12. The Coordinate Bench of the ITAT, Mumbai in the case of Shri Rameshkumar Daulatraj Vs ITO in ITA No. 4192/Mum/2018 order dated 07/05/2019 after following the above decision of Hon’ble Bombay High Court held as under:
“9. When these facts were confronted to the learned Sr. DR, he requested for application of reasonable profit rate and according to him the profit rate applied by the AO and confirmed by CIT(A) is quite reasonable in view of the decision of Hon’ble Gujarat High court in the case of Smith P. Seth (supra). We have considered the rival contentions ITA No. 4192/Mum/2018 and are of the view that Hon’ble Bombay High Court in the case of Mohammad Haji Adam & Co. and Ors. (supra) has considered this issue and respectfully following the same, we direct the AO to restrict the profit rate only to the extent of differential percentage as declared on the bogus purchases and as declared on the regular purchases, Hence, we direct the AO accordingly.”

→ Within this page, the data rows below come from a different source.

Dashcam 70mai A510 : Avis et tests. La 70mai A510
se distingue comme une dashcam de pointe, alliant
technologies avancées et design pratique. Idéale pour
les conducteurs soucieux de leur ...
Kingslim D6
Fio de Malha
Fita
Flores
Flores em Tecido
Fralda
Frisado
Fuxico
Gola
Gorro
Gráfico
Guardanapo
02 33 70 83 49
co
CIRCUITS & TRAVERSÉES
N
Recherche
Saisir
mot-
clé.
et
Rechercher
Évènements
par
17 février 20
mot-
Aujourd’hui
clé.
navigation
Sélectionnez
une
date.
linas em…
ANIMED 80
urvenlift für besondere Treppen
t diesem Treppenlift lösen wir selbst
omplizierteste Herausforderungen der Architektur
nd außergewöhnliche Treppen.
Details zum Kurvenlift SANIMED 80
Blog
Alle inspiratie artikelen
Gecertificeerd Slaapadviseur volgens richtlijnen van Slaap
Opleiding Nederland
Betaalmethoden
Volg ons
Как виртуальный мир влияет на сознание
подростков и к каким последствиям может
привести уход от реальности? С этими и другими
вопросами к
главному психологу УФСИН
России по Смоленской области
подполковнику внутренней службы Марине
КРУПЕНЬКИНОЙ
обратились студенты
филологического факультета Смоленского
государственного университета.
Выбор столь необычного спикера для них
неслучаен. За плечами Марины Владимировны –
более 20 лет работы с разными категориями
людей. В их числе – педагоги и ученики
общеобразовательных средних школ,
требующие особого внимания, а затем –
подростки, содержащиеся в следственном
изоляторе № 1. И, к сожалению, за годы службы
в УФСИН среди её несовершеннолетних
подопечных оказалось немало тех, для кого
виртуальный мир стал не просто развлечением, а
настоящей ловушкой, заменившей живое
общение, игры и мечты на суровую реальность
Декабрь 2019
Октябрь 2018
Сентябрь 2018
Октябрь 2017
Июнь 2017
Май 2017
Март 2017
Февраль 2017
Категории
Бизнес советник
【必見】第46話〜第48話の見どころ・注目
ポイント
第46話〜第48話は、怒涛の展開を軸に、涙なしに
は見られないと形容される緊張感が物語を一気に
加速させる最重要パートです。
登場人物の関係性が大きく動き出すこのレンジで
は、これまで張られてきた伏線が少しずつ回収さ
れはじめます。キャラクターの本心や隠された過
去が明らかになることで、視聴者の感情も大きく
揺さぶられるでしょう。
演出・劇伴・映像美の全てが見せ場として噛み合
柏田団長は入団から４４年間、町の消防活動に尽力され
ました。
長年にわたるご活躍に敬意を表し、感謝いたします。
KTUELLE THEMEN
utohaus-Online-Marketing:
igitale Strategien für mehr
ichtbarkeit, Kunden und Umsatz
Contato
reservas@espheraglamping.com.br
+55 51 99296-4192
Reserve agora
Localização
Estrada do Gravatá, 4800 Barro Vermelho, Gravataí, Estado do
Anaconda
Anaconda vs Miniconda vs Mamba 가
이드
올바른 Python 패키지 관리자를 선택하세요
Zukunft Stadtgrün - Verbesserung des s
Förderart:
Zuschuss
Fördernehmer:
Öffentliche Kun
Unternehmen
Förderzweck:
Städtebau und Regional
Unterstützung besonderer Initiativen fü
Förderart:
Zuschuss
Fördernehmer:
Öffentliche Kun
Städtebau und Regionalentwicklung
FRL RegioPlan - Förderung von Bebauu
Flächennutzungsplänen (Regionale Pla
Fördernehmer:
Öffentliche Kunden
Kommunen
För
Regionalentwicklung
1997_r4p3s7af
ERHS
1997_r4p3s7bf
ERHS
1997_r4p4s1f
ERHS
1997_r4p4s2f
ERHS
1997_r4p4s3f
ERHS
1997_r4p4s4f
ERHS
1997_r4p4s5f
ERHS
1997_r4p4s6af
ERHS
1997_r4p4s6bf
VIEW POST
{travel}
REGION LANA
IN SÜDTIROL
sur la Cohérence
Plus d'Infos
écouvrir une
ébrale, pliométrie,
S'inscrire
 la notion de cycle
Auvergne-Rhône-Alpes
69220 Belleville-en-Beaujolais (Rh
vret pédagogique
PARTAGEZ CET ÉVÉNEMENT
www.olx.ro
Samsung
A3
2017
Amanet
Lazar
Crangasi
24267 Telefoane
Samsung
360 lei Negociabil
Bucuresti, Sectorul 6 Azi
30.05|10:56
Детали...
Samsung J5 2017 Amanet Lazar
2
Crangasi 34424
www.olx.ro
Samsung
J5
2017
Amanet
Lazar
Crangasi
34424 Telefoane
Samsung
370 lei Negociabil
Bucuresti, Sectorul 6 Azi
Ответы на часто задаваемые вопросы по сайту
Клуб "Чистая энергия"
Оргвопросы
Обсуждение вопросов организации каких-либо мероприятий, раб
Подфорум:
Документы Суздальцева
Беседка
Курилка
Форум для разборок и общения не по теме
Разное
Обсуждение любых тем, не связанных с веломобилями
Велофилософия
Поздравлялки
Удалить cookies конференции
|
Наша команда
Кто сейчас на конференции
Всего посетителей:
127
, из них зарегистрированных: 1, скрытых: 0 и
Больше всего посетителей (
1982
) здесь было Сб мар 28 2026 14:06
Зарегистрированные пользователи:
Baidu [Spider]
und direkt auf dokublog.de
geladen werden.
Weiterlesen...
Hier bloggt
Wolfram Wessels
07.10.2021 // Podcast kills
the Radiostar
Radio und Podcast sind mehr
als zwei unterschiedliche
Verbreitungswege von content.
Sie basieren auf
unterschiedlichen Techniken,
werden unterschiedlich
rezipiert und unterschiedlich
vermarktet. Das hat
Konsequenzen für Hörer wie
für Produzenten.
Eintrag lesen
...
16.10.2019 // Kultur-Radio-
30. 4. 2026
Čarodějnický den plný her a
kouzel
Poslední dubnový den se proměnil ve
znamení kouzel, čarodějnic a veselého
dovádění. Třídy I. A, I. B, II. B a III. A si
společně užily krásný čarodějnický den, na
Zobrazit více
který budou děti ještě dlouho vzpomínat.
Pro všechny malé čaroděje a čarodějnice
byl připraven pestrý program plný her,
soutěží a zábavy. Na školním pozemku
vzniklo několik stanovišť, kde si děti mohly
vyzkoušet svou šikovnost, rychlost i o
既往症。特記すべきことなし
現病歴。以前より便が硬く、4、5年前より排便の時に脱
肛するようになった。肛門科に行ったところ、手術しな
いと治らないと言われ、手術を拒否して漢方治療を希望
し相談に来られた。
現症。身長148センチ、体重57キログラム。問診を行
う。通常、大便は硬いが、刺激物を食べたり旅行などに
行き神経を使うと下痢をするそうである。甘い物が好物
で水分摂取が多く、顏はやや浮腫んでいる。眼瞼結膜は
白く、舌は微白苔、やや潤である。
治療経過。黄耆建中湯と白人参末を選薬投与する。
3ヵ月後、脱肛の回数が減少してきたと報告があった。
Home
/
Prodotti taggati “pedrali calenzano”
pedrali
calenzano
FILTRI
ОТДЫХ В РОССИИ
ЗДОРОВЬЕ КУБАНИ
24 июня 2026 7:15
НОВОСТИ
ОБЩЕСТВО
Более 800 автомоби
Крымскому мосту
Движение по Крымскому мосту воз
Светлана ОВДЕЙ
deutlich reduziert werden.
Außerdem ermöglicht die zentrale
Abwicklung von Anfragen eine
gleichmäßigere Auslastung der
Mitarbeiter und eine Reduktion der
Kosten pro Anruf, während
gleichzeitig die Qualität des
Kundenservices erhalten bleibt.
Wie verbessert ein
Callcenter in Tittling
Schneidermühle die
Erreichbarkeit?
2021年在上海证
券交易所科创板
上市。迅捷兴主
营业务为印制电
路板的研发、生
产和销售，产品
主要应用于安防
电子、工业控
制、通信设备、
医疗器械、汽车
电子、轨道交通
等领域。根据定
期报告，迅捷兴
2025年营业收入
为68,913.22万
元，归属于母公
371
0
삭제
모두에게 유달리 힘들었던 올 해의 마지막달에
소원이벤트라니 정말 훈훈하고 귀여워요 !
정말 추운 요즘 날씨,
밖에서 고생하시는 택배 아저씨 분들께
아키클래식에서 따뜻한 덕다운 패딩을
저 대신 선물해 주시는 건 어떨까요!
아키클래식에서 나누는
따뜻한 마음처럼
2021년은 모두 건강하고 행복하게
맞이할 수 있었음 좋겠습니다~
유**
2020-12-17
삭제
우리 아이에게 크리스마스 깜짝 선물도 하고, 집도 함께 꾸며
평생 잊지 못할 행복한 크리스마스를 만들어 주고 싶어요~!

13. It is clear from the above decisions that in case of bogus purchases where sales are accepted, quantitative details of purchases, sales and stock was filed with copy of delivery challans, the addition is required to be made only to the extent of lower GP declared by the assessee on bogus purchases as compared to G.P. on normal purchases. As per the G.P. statement chart placed on record we found that the GROSS PROFIT declared by assessee in respect of alleged bogus purchases was more than the GROSS PROFIT declared in the normal purchases. Under these facts circumstances, applying the judicial pronouncement laid down by Hon’ble Jurisdictional High Court as discussed above, we do not find any merits for the addition so upheld by CIT(A).
14. As we have already decided the issue on merits, we are not going into the validity of reopening of assessments u/s 147 of the I. T. Act.
15. Facts and circumstances in all the three years are same, therefore, following the reasoning given hereinabove for A.Y.2008-09, we direct the AO to delete additions in all the years under consideration.
16. In the result, the appeals filed by the revenue are hereby dismissed and appeals filed by the assessee are hereby allowed.